By Jen A. Miller
On a warm afternoon at Isle Royale National Park in Michigan this September, I found myself with two hours to spare before my flight back.
It had taken me three tries to get to this national park, which is only accessible by boat or sea plane, and I was wiped out from my morning hike.
Instead of venturing out again, I bought a beer from the camp store, settled in at a plastic table outside and started writing postcards.
At a time when I can (and have) FaceTimed my mom from a volcano in Hawaii, I am still a writer of postcards.
Any time I stop somewhere notable, I'm sure to send one to my mom, my dad, my nieces and nephews, a handful of friends and until she died in 2019, my grandmother.
I started doing this in 2017 when I spent the summer going to the 18 states I hadn't been to yet. The habit stuck, for two reasons.
First, for me: It forces me to take a break from whatever I'm doing on the sometimes weeks-long road trips I take.
The act of picking out postcards, sitting down to write a message, address them and affix a stamp, is often enough to remind me not to rush from one spot to the next.
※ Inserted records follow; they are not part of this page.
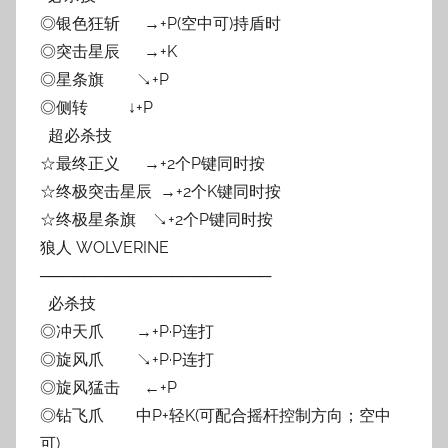
◎银色狂斩 →+P(空中可)持盾时
◎突击星辰 →+K
◎星条旗 ↘+P
◎侧转 ↓+P
超必杀技
☆最终正义 →+2个P键同时按
☆终极突击星辰 →+2个K键同时按
☆终极星条旗 ↘+2个P键同时按
狼人 WOLVERINE
─────────────────────
必杀技
◎冲天爪 →+P·P连打
◎旋风爪 ↘+P·P连打
◎旋风猛击 ←+P
◎钻飞爪 中P+轻K(可配合摇杆控制方向；空中
可)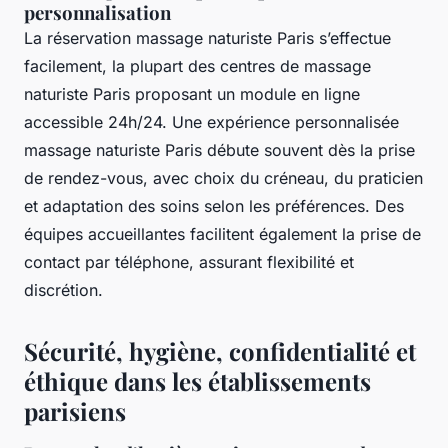
personnalisation
La réservation massage naturiste Paris s’effectue
facilement, la plupart des centres de massage
naturiste Paris proposant un module en ligne
accessible 24h/24. Une expérience personnalisée
massage naturiste Paris débute souvent dès la prise
de rendez-vous, avec choix du créneau, du praticien
et adaptation des soins selon les préférences. Des
équipes accueillantes facilitent également la prise de
contact par téléphone, assurant flexibilité et
discrétion.
Sécurité, hygiène, confidentialité et
éthique dans les établissements
parisiens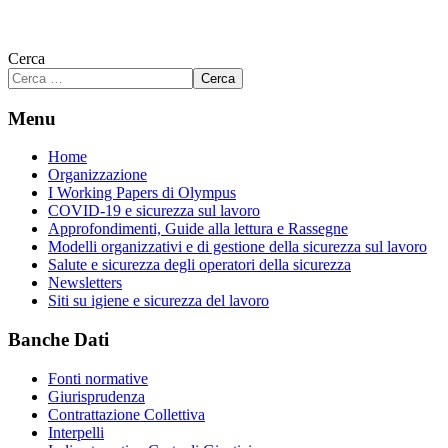
Cerca
Cerca
Menu
Home
Organizzazione
I Working Papers di Olympus
COVID-19 e sicurezza sul lavoro
Approfondimenti, Guide alla lettura e Rassegne
Modelli organizzativi e di gestione della sicurezza sul lavoro
Salute e sicurezza degli operatori della sicurezza
Newsletters
Siti su igiene e sicurezza del lavoro
Banche Dati
Fonti normative
Giurisprudenza
Contrattazione Collettiva
Interpelli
And while I don't often remember what I wrote, I can still see some of the writing locations: a bar in Hilo, Hawaii, a table at Cosmic Ray's Starlight Café in Walt Disney World,picnic tables at the Indiana Dunes National Park and Bandelier National Monument.
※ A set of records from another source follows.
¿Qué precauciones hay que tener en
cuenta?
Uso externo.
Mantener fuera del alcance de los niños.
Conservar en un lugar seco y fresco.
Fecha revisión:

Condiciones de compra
There's also the ice cream shop whose name I can't recall, in a town I don't remember, though I can still feel the soft fur of the owner's cattle dog, in part because a few weeks later, I adopted a cattle dog of my own from a shelter in Idaho.
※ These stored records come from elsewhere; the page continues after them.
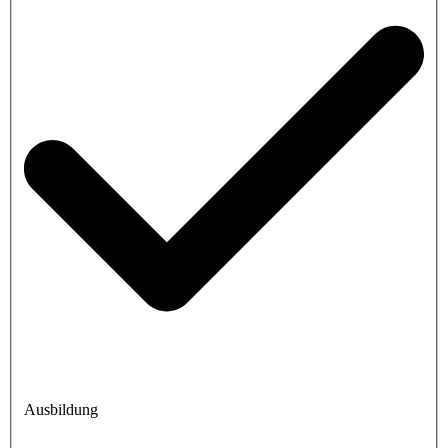
Ausbildung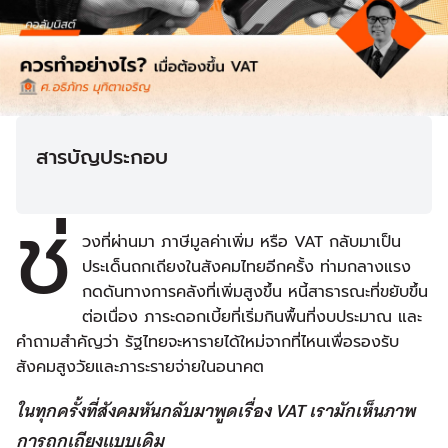
สารบัญประกอบ
ช่
วงที่ผ่านมา ภาษีมูลค่าเพิ่ม หรือ VAT กลับมาเป็น
ประเด็นถกเถียงในสังคมไทยอีกครั้ง ท่ามกลางแรง
กดดันทางการคลังที่เพิ่มสูงขึ้น หนี้สาธารณะที่ขยับขึ้น
ต่อเนื่อง ภาระดอกเบี้ยที่เริ่มกินพื้นที่งบประมาณ และ
คำถามสำคัญว่า รัฐไทยจะหารายได้ใหม่จากที่ไหนเพื่อรองรับ
สังคมสูงวัยและภาระรายจ่ายในอนาคต
ในทุกครั้งที่สังคมหันกลับมาพูดเรื่อง VAT เรามักเห็นภาพ
การถกเถียงแบบเดิม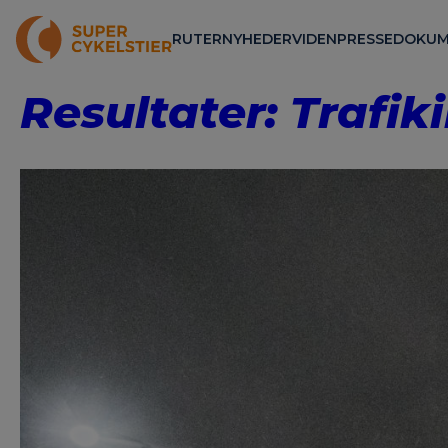
RUTER
NYHEDER
VIDEN
PRESSE
DOKUM
Resultater: Trafik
Second, it's an easy way to make someone's day, because while that exact image might have been printed on thousands of postcards and send to thousands of people, the ones I'm sending are coming from one person only: me.
Instead of an Instagram or Facebook post, a physical postcard is personal.
The note might be dashed off, a pithy "hideous, obviously!" on one from Lake Placid depicting Whiteface Mountain at peak foliage, or sincere, even a little sad, like about missing New Jersey's blueberry season despite being at a pool in Las Vegas.
I had time to think about what I wanted to say on those postcards from Isle Royale, something that would capture both the frustration of how many times I'd tried to get there and the elation of that journey being almost complete; I settled on a short and pithy: "I made it!"
A week later, my friend Katherine sent me a picture of the postcard after it arrived at her home. "I find them intimate and one of the kindest acts," she told me. "Who takes time to write? Buy stamps?"
At least for me, it's the same person who still drives a stick-shift car: both experiences are more tactile than their digital counterparts, and make the act of travelling a more hands-on journey.